** TEXT PROVIDED follows **

That was the first red light. Next, I used a box that formerly contained a case of 375 ml bottles and said "cork" and "24 bottles" in several places. Red light #2. When asked about the contents, I said it was a marinade I was returning.

"Any alcohol?", I was asked.

"Nope", I shook my head.

"Are you sure there's no alcohol in here?"

"Yes", I replied.

Thirty minutes later I had a call from the lady at the UPS store. She had actually gone online and saw that Beer At Home didn't stock marinade and demanded I return to claim the box. When I arrived, I admitted that, yes, the box contained a mildly fermented liquid and went on to ask whether it was ok to ship perfume and pointed out that the alcohol content was much higher.

"We're trained to ship perfume and alcohol isn't the determining factor anyway. Fermented beverages are illegal to ship without a license. What if this got into the hands of a 12-year-old?"

"Heaven forbid", I replied.

I took my refund and proceeded to Mail Express where I received the same third degree and was asked the same series of questions. Rather than make another trip across town, I admitted that the marinade was indeed lightly fermented. I was chastised for not being more forthcoming and sent packing.

I've made different arrangements and will have the package hand delivered but my question is this: how in the world do the thousands (tens of thousands?) of competition entires make it past the gatekeepers and get to their destinations. Is there in legal way to ship these entries or are these highly regarded competitions complicit in skirting the law?

** End of TEXT PROVIDED **

_TASK REQUIREMENTS_. Please answer from the shipping story: when first asked about the box, what did the writer say was inside? The entries that come after the shipping story are not needed.

** DATASET EXCERPTS follows **

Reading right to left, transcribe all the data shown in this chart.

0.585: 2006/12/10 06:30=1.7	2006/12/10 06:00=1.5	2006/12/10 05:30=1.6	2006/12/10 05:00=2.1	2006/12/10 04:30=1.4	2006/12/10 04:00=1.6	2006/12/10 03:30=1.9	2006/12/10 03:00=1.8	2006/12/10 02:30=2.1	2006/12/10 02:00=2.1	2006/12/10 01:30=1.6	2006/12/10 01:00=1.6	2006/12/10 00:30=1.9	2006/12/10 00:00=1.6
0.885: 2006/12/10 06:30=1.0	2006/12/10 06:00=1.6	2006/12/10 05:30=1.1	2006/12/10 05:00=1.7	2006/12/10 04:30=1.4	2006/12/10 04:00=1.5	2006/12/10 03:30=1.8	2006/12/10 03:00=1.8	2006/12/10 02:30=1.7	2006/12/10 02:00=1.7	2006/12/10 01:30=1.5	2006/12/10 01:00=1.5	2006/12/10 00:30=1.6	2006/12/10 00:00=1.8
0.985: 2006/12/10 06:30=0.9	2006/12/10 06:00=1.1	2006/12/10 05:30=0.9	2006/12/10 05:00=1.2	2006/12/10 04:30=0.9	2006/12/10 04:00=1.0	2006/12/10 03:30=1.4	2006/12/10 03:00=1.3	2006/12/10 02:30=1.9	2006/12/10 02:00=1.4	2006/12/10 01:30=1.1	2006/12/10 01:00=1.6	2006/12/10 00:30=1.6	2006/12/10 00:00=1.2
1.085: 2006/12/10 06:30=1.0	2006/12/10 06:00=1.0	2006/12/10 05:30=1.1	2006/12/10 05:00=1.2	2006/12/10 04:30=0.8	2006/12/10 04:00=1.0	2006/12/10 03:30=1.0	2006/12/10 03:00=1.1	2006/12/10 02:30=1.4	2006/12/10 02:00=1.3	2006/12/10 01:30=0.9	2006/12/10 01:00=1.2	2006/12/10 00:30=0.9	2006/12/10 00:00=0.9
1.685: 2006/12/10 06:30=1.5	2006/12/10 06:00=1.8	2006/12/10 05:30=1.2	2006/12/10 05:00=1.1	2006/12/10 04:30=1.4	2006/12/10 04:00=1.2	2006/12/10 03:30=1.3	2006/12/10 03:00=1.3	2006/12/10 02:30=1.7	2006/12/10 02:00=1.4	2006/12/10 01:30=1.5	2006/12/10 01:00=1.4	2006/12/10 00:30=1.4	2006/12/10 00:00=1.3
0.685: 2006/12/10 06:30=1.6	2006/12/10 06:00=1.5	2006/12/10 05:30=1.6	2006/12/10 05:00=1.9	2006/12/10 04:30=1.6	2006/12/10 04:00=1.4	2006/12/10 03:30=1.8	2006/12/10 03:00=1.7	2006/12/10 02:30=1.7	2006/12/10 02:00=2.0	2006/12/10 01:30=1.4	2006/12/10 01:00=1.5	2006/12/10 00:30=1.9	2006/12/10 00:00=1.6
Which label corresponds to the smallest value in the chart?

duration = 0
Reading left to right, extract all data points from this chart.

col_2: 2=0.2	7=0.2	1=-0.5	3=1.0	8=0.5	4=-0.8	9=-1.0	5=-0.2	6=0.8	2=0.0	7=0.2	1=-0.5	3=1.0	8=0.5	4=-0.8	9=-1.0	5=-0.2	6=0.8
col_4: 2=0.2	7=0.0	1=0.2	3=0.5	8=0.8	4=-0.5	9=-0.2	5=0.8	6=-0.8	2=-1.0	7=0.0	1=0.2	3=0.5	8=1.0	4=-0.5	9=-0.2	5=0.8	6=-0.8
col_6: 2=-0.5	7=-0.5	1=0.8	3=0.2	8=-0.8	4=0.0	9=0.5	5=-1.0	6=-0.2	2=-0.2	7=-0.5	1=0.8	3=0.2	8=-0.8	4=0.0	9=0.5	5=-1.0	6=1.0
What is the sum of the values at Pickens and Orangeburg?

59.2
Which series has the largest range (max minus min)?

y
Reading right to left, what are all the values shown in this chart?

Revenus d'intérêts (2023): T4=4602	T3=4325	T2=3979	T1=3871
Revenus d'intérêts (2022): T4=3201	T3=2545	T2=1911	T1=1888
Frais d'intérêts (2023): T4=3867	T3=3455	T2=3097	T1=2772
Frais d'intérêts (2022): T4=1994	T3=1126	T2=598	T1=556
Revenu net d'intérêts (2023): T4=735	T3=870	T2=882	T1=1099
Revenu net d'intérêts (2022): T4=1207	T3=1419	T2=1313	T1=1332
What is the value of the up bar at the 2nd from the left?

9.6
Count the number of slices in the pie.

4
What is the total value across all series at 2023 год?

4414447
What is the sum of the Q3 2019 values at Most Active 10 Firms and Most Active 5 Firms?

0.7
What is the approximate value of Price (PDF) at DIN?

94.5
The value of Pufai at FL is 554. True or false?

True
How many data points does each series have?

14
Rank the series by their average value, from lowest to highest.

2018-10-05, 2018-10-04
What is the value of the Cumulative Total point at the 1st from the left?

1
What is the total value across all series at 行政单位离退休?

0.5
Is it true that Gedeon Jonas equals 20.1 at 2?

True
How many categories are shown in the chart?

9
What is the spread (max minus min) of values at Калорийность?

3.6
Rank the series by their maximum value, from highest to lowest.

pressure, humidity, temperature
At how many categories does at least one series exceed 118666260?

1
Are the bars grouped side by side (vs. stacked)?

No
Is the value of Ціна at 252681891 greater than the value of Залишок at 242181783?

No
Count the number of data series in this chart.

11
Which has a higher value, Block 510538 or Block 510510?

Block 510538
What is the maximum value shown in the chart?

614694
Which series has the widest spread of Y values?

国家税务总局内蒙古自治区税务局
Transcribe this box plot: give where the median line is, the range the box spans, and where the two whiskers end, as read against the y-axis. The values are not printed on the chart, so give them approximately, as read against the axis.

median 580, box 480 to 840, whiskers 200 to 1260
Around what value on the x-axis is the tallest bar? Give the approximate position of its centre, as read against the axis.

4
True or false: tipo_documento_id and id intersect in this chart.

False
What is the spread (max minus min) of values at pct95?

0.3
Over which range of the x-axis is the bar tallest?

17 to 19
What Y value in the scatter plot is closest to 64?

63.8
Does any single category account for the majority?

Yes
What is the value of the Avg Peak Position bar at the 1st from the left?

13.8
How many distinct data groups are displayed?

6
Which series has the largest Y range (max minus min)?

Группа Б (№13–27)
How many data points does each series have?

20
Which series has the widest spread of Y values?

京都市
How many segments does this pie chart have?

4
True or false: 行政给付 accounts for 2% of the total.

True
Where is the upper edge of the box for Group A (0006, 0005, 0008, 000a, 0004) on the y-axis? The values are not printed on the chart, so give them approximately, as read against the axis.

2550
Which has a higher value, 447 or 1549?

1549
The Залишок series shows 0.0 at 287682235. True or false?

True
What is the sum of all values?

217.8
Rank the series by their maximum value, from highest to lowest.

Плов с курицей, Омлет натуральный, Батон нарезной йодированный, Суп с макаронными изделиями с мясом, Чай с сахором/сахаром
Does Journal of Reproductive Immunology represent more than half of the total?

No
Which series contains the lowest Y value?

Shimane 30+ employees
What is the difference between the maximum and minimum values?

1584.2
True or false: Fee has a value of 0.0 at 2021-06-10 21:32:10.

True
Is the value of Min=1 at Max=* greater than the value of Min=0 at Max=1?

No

** End of DATASET EXCERPTS **

_ANSWER_. A marinade the writer was returning.